Since, as we’ve seen in previous discussions, psychopaths enjoy sex and power–especially when the two are combined–they’re great jugglers of women. They especially relish creating rivalry and jealousy among their partners. They instigate feelings of mutual disrespect and even hatred. Watching several women fight over them validates their ego. It also offers priceless entertainment. To offer one notable example of a famous psychopath, Pablo Picasso unabashedly confesses to his partner, Françoise Gilot, his delight in having women assault each other over him. He recounts how Marie-Thérèse and Dora Maar had an altercation over who was his real girlfriend. Instead of diffusing the tension, he encouraged them to escalate from a verbal to a physical fight. Picasso tells Gilot, “’I told them they’d have to fight it out themselves. So they began to wrestle. It’s one of my choicest memories.’” (Life with Picasso, 211)
Jealous fights, as well as mutual insults and devaluation, offer an amusing spectator sport for psychopaths. It makes them feel in charge: like they’re the puppet masters manipulating all these women’s emotions. This rivalry also has the additional advantage of creating artificial barriers among the victims. The women’s aggression turns against one another rather than towards their real enemy, the psychopath who is using and mistreating them both, plus several others that they may not even know about.
Psychopaths tend to select trusting and trustworthy women whom they can manipulate and taint. They enjoy the thrill of getting them to collude in their lies and machinations against others, including family members and friends. They resort to emotional blackmail to get their victims, who are often decent human beings, to cooperate. This establishes a link of complicity in the psychopathic bond: something along the lines of, you lied to your family (or my family, or our friends, or your spouse) too, so therefore you’re just as bad and deceitful as I am. Furthermore, psychopaths need to have their sense of power over you constantly reaffirmed. Since they’re at core malicious human beings, the way you help confirm their power best is by colluding with their projects to deceive and hurt others.

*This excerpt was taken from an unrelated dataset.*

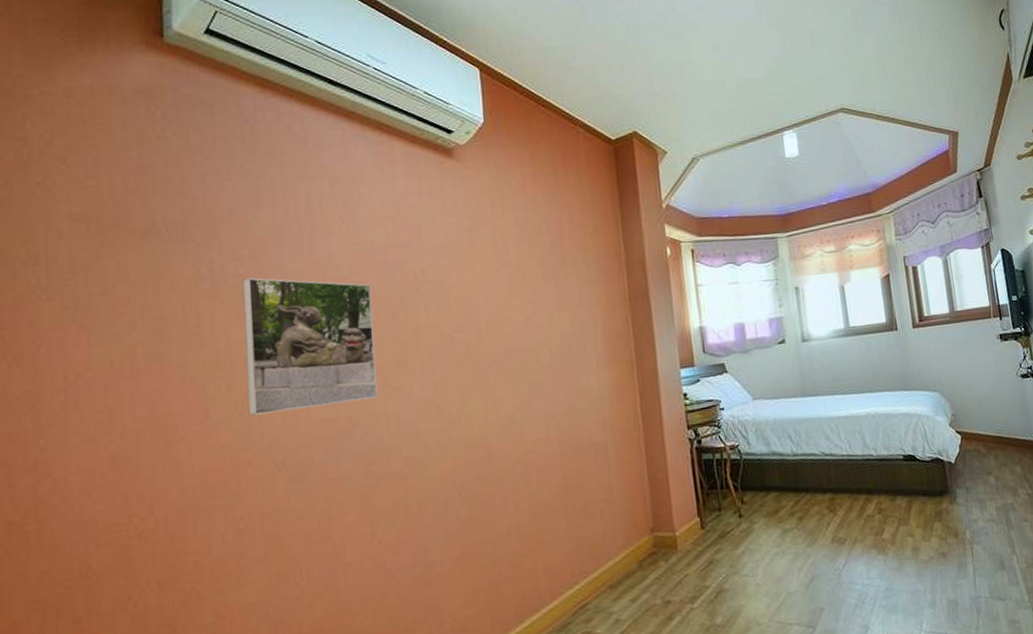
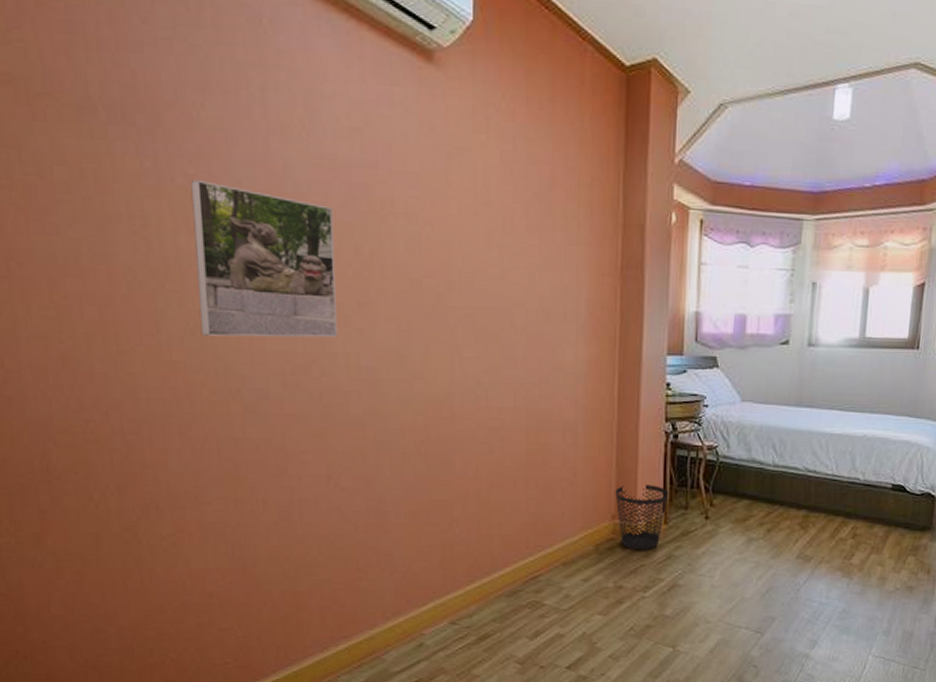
wastebasket: none [650,491,702,561] -> present [615,484,669,550]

By turning “their” women against one another, psychopaths make each of them simultaneously their co-conspirator and their dupe, the deceiver and the deceived. When she deflects her negative emotions towards other women, the psychopath’s wife or girlfriend remains blind to the real threat posed by her own partner. Emotionally, this perspective may be easier to accept than the truth: namely, that your supposed soul mate wants to destroy you and is using you as a weapon to hurt others and vice versa. Only when you’re strong enough to open your eyes and face reality do you begin to see the machinations of the psychopath as puppet master.

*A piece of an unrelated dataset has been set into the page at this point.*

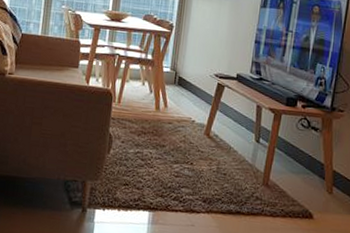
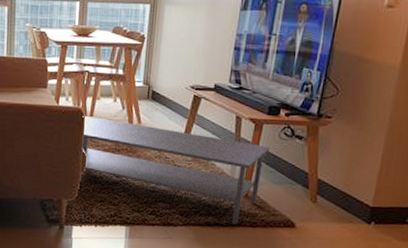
coffee table: none [109,96,288,214] -> present [82,115,270,225]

Françoise Gilot describes this strategy with incredible lucidity. She compares Picasso’s habit of stringing several women along to a Bluebeard complex and to a bullfight. Although these analogies may seem radically different, they describe the same phenomenon. In this process, the real enemy–the one who gores you in the end–is the man generating all the drama and rivalries among women in the first place:
“Pablo’s many stories and reminiscences about Olga and Marie-Thérèse and Dora Maar, as well as their continuing presence just off stage in our life together, gradually made me realize that he had a kind of Bluebeard complex that made him want to cut off the heads of all the women he had collected in his little private museum. But he didn’t cut the heads entirely off. He preferred to have life go on and to have all those women who had shared his life at one moment or another still letting out little peeps and cries of joy or pain and making a few gestures like disjointed dolls, just to prove there was some life left in them, that it hung by a thread, and that he held the other end of the thread. Even though he no longer had any feeling for this one or that one, he could not bear the idea that any of his women should ever again have a life of her own. And so each had to be maintained, with the minimum gift of himself, inside his orbit and not outside. As I thought about it, I realized that in Pablo’s life things went on just about the way they do in a bullfight. Pablo was the toreador and he waved the red flag, the muleta. For a picture dealer, the muleta was another picture dealer; for a woman, another woman. The result was, the person playing the bull stuck his horns into the red flag instead of goring the real adversary–Pablo. And that is why Pablo was always able, at the right moment, to have his sword free to stick you where it hurt. I came to be very suspicious of this tactic and any time I saw a big red flag waiving around me, I would look to one side of it. There, I always found Pablo.” (Life with Picasso, 242-3)
Psychopaths have an uncanny ability to turn even people who don’t know one another against each other through their egregious lies and smear campaigns. After slandering their ex partners to their new partners and vice versa, psychopaths sit back and enjoy the show. Aside from the entertainment value and the sense of being in charge, the psychopath gets something else out of generating conflict among his targets. He also gets back-ups to his back-ups. Given that he’s bound to mistreat every woman he’s involved with, he certainly needs them. It seems as if psychopaths know, through both intuition and experience, that the honeymoon phase won’t last long no matter how exciting and promising a given relationship may seem in the beginning.